Eu égard à ce qui précède, les parts de marché des entreprises concernées, ainsi que de certains de leurs concurrents, pour lesquels Sogea Construction a été en mesure d'évaluer le chiffre d'affaires sur le marché des travaux de la filière eau, sont les suivantes (sur la base de données relatives à l'année 2001 fournies par Sogea Construction) :
EMPLACEMENT TABLEAU
L'opération a pour effet de renforcer Vinci en tant que premier opérateur sur le marché des travaux de la filière eau en Alsace, ainsi que sur l'ensemble de la zone couvrant les cinq régions retenues pour l'analyse.
Toutefois, ce renforcement doit être relativisé. En effet, d'une part, la part de marché de Vinci calculée est vraisemblablement plus faible, dans la mesure où n'ont pas été pris en compte une partie des travaux réalisés par les opérateurs non adhérents du SCF. D'autre part, il apparaît que, sur la zone couvrant les cinq régions évoquées, il existe d'autres concurrents significatifs, certains d'entre eux appartenant à des groupes importants de taille internationale (Bouygues, Veolia Environnement, Eiffage). On peut en outre noter qu'il conviendrait de prendre en compte, parmi les concurrents, les activités de Muller TP en matière de travaux de la filière eau en Lorraine, activités significatives qui n'ont pas été reprises par Vinci (cf. note 5). En effet, les données relatives à ces activités ne figurent pas dans le tableau ci-dessus, qui a été construit à partir des seules informations transmises par Sogea Construction.
En conséquence, l'opération n'est pas susceptible de créer ou de renforcer une position dominante au profit de Vinci sur le marché des travaux de la filière eau.

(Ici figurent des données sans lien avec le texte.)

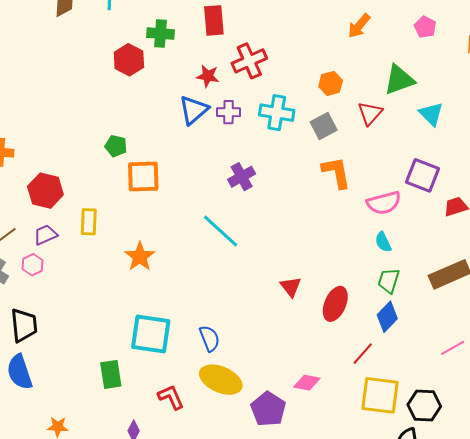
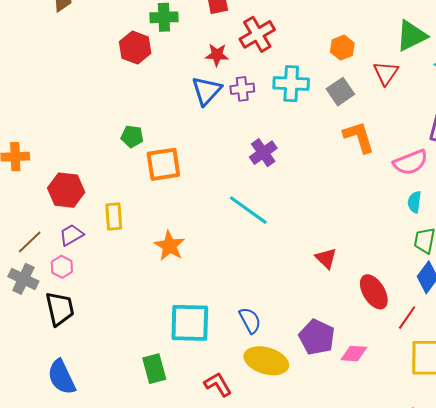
cyan semicircle: (383, 242) -> (414, 202), turned 40
red ellipse: (335, 304) -> (374, 292), moved, turned -48
black trapezoid: (24, 325) -> (60, 309), moved
purple pentagon: (268, 409) -> (317, 337), moved

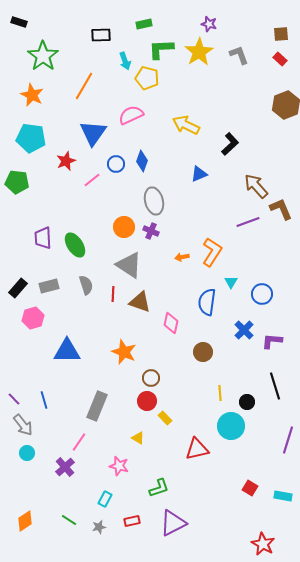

Il ressort de ces éléments que l'opération notifiée n'est pas de nature à porter atteinte à la concurrence sur les différents marchés concernés. Je vous informe donc que j'autorise cette concentration.
Je vous prie d'agréer, Maîtres, l'expression de mes sentiments les meilleurs.
NOTE (S) :
(1) BOCCRF n° 1 du 21 janvier 2002.
(2) BOCCRF n° 2 du 27 février 2003.
(3) En 2001, le chiffre d'affaires de Vinci relatif aux autres travaux de canalisation a représenté 0,7 % de son chiffre d'affaires relatif à l'ensemble des travaux de la filière eau et des autres canalisations.
(4) Les travaux publics 2001, Recueil de statistiques (TP Informations n° 60 novembre 2002).
(5) Par jugement en date du 14 avril 2003, le tribunal de grande instance de Metz, statuant en chambre commerciale, a retenu l'offre de Guintoli concernant la reprise des activités de Muller TP en matière de viabilité en Lorraine et de terrassement.
6Nota. - A la demande des parties notifiantes, des informations relatives au secret des affaires ont été occultées et la part de marché exacte remplacée par une fourchette plus générale.
Ces informations relèvent du " secret des affaires ", en application de l'article 8 du décret n° 2002-689 du 30 avril 2002 fixant les conditions d'application du livre IV du Code de commerce relatif à la liberté des prix et de la concurrence.